Flag of Pakistan

Empowering Women and Girls

Education
USAID provides scholarships to academically talented, but economically disadvantaged young women through its Merit and Needs Based Scholarship Program.
USAID Pakistan

Increasing Girls’ Access to Education

To ensure more girls have the opportunity to pursue education, the Sindh Basic Education Program and Improving Education Quality Project are mobilizing communities to increase girls’ enrollment in school and train female teachers, which encourages families to send their girls to school.  USAID is also rehabilitating girls’ schools in the Federally Administrated Tribal Areas and Khyber Pakhtunkhwa that were damaged in conflict and natural disasters.  To support higher education, USAID provides scholarships to women through the Merit and Needs Based Scholarship program (MNSBP) and the Fulbright Program.

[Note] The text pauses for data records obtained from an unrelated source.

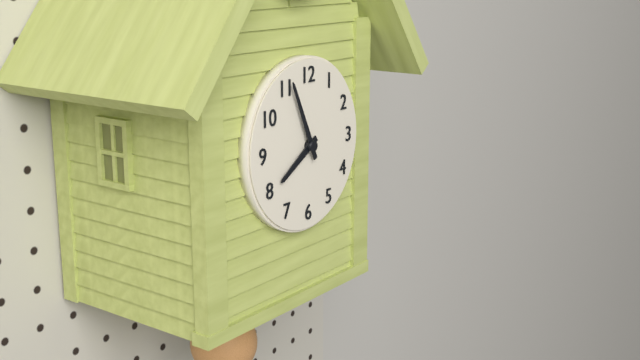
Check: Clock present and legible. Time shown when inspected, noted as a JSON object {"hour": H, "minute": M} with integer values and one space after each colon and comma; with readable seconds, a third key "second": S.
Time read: {"hour": 7, "minute": 56}
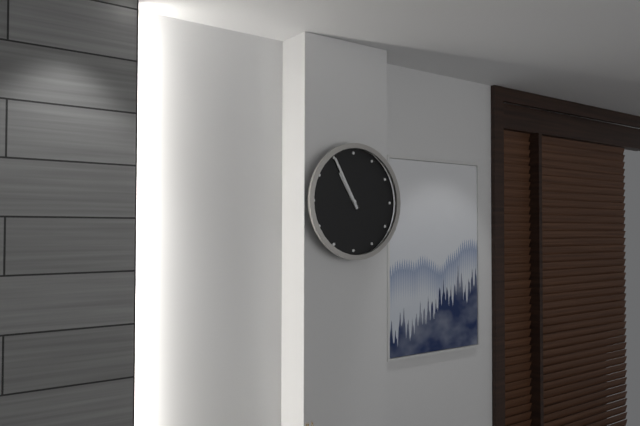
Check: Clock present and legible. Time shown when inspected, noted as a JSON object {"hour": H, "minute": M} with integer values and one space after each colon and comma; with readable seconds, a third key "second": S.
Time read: {"hour": 10, "minute": 55}
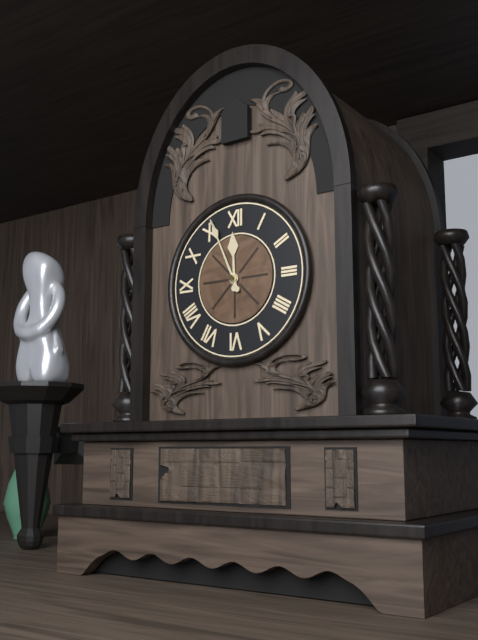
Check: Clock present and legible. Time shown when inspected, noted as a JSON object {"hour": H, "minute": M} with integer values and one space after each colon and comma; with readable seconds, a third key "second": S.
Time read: {"hour": 11, "minute": 56}
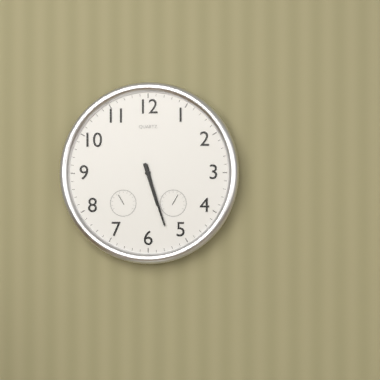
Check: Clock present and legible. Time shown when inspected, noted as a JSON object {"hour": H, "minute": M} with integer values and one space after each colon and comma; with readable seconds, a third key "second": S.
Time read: {"hour": 5, "minute": 27}
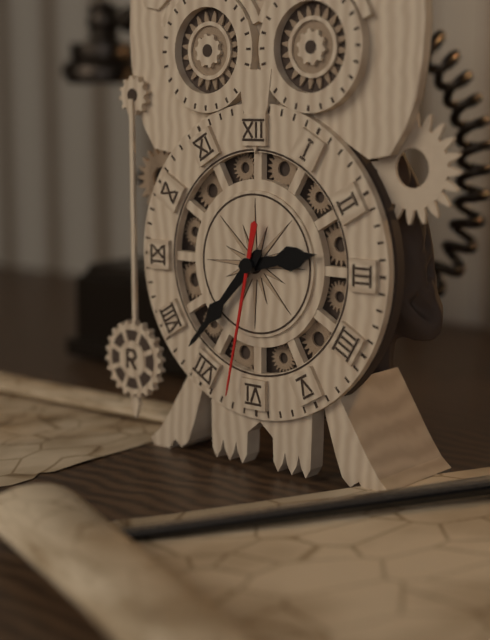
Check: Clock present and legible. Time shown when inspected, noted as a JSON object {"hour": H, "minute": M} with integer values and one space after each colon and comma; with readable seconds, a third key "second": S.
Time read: {"hour": 2, "minute": 37, "second": 32}
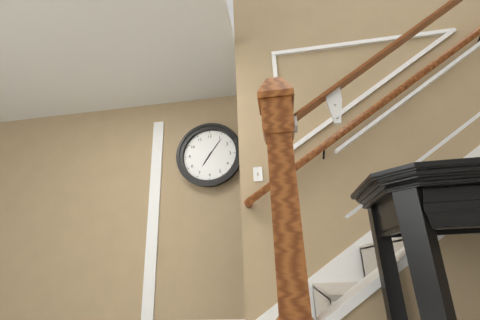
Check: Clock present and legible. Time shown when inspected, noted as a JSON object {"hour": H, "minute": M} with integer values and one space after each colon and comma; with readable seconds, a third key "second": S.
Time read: {"hour": 7, "minute": 6}
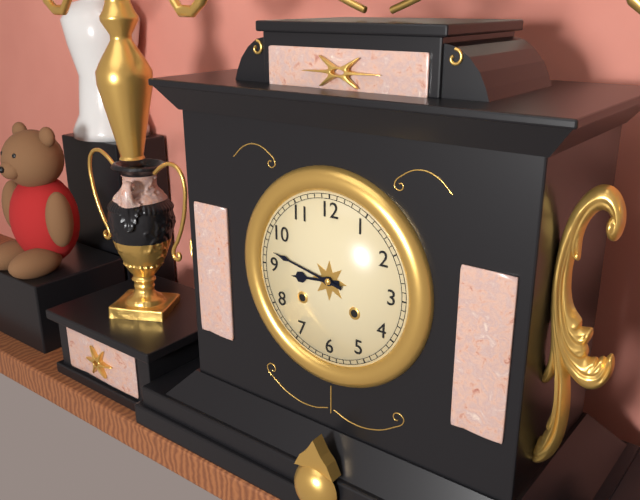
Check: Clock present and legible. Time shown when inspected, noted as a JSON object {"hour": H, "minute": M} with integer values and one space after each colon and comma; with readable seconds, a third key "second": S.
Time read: {"hour": 8, "minute": 47}
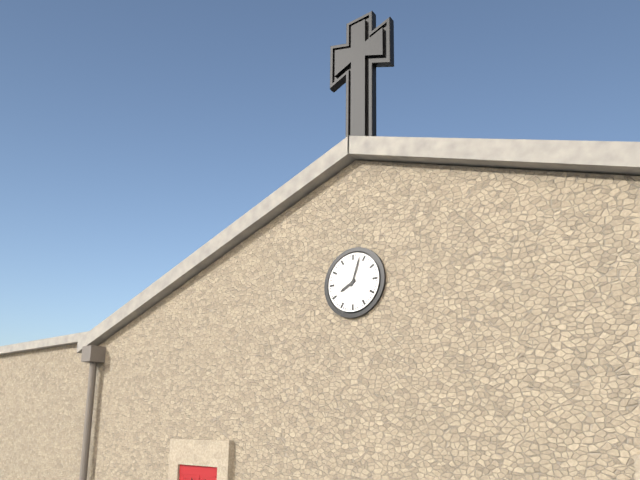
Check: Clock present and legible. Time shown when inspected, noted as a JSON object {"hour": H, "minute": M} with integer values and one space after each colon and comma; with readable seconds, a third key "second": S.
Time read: {"hour": 8, "minute": 3}
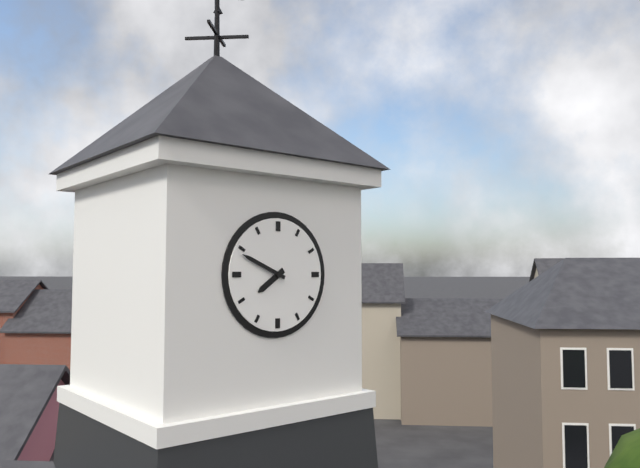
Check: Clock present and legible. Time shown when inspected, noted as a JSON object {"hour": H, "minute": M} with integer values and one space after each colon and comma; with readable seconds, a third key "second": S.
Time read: {"hour": 7, "minute": 49}
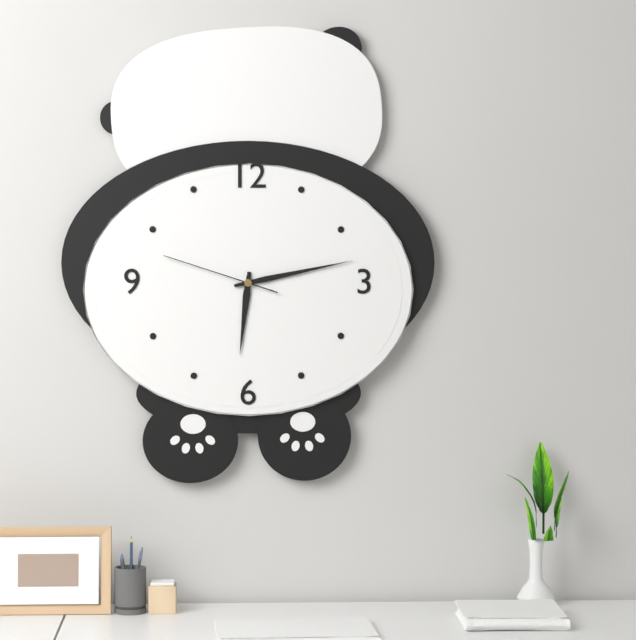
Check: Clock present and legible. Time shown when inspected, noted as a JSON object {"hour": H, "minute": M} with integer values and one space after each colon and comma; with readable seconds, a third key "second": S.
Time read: {"hour": 6, "minute": 13, "second": 48}
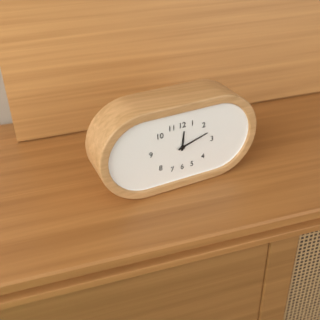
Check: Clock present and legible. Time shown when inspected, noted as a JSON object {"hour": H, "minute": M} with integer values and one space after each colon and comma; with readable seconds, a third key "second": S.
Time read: {"hour": 12, "minute": 12}
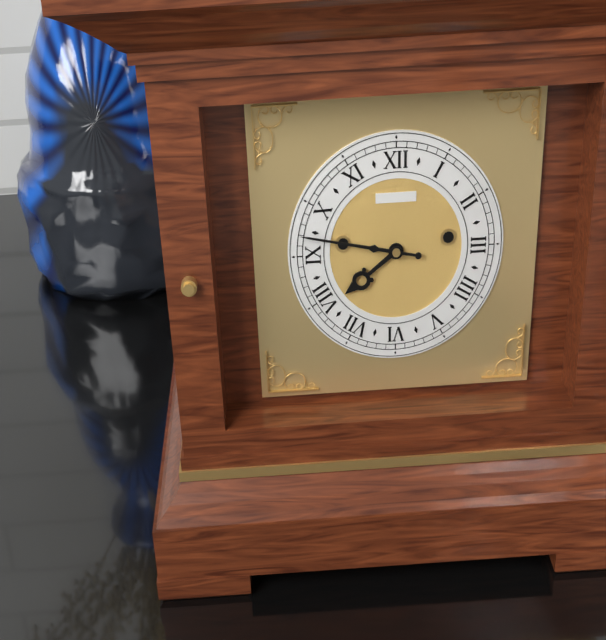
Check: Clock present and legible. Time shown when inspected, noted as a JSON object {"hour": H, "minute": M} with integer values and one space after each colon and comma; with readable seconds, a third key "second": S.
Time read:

MNSBP awards university scholarships to academically talented, but economically disadvantaged Pakistani students.  USAID also funded the construction of a 384-bed women’s dormitory at Forman Christian College in Lahore so women from remote areas of the country can attend college.  As a part of the U.S. Let Girls Learn Initiative, USAID is committing $70 million and working jointly with the Government of Pakistan and other partners to help educate and empower over 200,000 adolescent girls across Pakistan.

Increasing Women’s Participation

Through the Gender Equity Program, USAID provided grants to help 475,000 women register for Computerized National Identity Cards (CNICs), which give them access to services and allow them to vote.  GEP is catalyzing critical groups to influence policy and legislation and to advocate for women’s greater participation in politics and the economy.  In addition, USAID’s Political Parties Development Project helps Pakistan’s political parties more effectively develop policies that respond to constituent and grassroots concerns and seeks to promote greater participation of women, particularly within leadership bodies. This project encourages parties to have women comprise at least 50 percent of working groups, research units, and training fellowships.  This exposure will give women the opportunity to enhance their skills, advocate their positions, and advance within their respective parties.